## TRY IT
If a line in the listing below holds the word "border", it counts toward the total; report that total alone.

## GIVEN INFORMATION

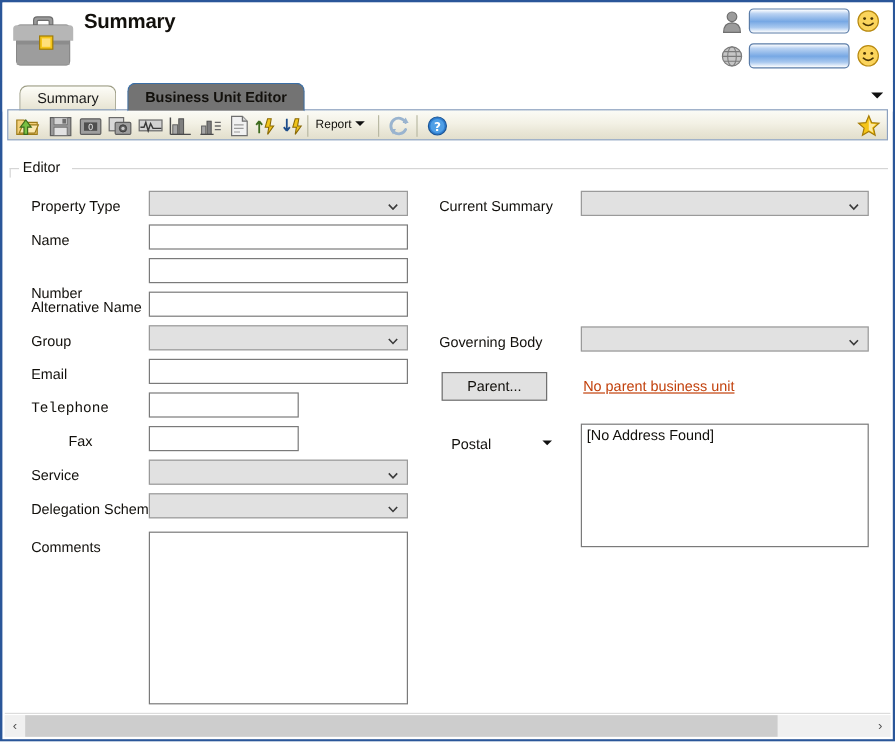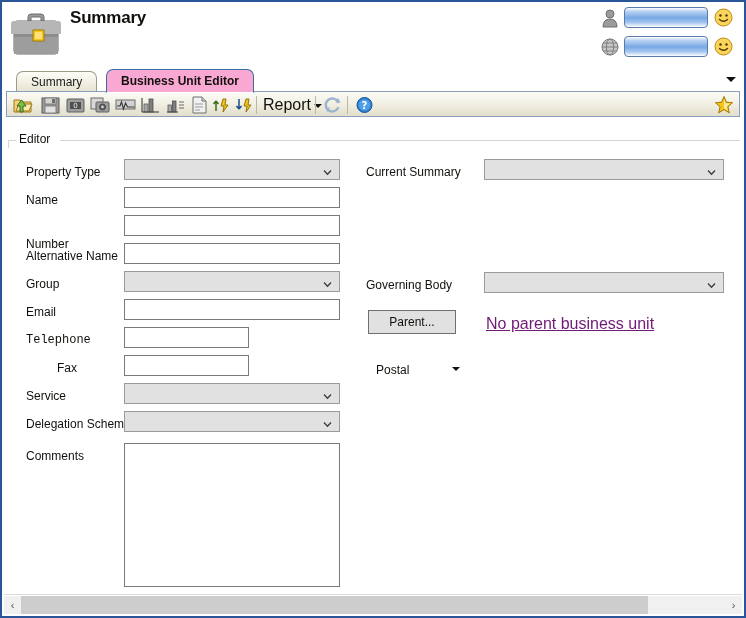--- a/index.html
+++ b/index.html
@@ -69,7 +69,7 @@
   .tab.active {
     left: 104px;
     top: 1px; height: 24px; line-height: 23px;
-    background: #f9a8d4;
+    background: #737373;
     border: 1px solid #3a6ea5;
     border-bottom: 1px solid #ffffff;
     font-weight: bold;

## EXPECTED ANSWER
2